Pour ne pas abimer ses uniformes, Yue se changeait avant chaque entrainement. Le commandant Klalade ne lui imposait que d’en garder les bottes – Yue devait s’habituer à leur poids – et de ne rien porter de moins couvrant. Une fois prête, elle retrouvait sa professeure dans la salle large et haute aux installations jugées obsolètes qui servait à leurs sessions particulières. Personne d’autre ne s’en servait ; le commandant pouvait la préparer d’avance de la veille pour le lendemain. Yue savait à peu près toujours ce qui l’attendait en passant la porte selon l’endroit près duquel sa professeure l’attendait.

En entrant cette après-midi-là, Yue ne la vit nulle part.

Le commandant n’ayant encore jamais été en retard, Yue chercha machinalement une trace de son passage ; un sac, une bouteille d’eau, un mot… rien. À défaut d’alternative, elle commença à s’échauffer seule.

Un intru la coupa dans son élan, draconnier auxiliaire à en croire son insigne. Yue le salua protocolairement.

— Repos. Vous devez être Yue.

— Oui, pourquoi ?

— Le général Hutehn vous convoque. Veuillez me suivre.

La fillette se renfrogna à la mention du chef d’établissement.

— Maintenant ?

— Oui. Il serait malavisé de le faire attendre.

Résignée à subir ce contretemps, elle lui emboîta le pas. Le respect de la chaine de commandement lui serait toujours plus profitable que l’entêtement à vouloir respecter son emploi du temps. À bien y réfléchir, ce retard du commandant et cette convocation du chef d’établissement n’étaient probablement pas sans rapport.

À l’image de son élève, Rëvika Klalade occupait une position particulière au sein de la caserne. Elle enseignait à Yue dans le cadre de son année de probation pour suspicion d’abus de pouvoir : une décision de Mestre Selemeg qui les connaissait toutes deux personnellement et leur trouvait une ressemblance pertinente. Rëvika était une femme de petit gabarit et de grande ambition, au caractère trempé et au talent précoce. Une montée en grade vertigineuse avait précédé l’incident disciplinaire qu’elle expiait à Haye-Nan.

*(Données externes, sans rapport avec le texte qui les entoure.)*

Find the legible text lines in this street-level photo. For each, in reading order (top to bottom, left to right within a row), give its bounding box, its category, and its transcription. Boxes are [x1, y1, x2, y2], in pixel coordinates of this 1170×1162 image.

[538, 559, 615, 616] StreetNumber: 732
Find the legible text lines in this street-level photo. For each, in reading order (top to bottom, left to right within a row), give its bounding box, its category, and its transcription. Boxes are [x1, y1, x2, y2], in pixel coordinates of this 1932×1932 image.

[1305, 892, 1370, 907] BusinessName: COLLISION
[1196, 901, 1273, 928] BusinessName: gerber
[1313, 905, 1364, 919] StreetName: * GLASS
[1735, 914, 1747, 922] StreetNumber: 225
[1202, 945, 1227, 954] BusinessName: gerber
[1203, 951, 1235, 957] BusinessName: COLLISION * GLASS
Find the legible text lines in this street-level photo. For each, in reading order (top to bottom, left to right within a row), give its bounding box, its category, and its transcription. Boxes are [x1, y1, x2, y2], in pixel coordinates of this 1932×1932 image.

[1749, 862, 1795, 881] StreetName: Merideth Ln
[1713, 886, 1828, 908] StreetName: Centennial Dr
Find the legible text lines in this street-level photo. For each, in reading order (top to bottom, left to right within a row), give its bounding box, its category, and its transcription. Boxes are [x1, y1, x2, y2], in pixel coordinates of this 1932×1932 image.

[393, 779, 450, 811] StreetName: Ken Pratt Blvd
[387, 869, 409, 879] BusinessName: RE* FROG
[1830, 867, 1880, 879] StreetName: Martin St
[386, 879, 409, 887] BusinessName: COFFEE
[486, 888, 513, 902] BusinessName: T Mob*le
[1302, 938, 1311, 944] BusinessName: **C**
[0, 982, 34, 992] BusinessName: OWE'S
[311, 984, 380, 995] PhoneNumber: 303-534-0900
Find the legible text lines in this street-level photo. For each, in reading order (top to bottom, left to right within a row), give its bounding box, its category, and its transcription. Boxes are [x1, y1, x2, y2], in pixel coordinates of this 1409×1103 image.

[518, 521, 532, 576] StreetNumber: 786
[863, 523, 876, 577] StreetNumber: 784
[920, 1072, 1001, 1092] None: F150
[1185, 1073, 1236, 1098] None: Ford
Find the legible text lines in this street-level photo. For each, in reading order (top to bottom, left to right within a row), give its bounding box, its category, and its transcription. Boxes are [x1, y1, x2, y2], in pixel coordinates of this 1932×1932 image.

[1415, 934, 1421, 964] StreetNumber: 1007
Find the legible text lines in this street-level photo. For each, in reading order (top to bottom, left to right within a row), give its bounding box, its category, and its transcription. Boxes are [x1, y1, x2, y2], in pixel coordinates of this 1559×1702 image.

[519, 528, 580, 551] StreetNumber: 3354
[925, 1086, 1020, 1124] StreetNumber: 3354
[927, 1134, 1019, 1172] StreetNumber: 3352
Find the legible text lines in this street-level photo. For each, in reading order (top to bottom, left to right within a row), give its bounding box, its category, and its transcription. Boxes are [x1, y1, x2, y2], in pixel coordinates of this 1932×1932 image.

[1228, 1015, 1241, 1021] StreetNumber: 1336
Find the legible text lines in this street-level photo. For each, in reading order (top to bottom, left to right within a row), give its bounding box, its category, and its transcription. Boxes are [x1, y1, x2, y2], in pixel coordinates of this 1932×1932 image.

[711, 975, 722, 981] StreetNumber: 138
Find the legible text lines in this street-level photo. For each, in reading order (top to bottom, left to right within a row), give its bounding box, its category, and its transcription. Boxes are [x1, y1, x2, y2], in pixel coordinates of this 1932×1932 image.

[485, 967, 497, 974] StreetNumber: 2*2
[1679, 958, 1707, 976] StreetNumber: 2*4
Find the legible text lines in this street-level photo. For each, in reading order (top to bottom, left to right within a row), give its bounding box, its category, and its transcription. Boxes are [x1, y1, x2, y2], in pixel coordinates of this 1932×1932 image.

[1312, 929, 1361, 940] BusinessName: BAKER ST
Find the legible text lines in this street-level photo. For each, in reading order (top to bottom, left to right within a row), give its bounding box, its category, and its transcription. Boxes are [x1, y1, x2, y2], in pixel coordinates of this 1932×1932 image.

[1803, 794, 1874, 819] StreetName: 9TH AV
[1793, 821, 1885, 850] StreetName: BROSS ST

Confirmant les soupçons de Yue, elles se retrouvèrent devant la porte du général. Leurs regards se croisèrent. Au bas mot, Rëvika n’avait pas l’air sereine.

L’auxiliaire les annonça sans leur laisser le temps d’échanger le moindre mot. Ce ne fut qu’en passant la porte que Yue se rappela qu’elle ne portait pas son uniforme et s’en fit le reproche.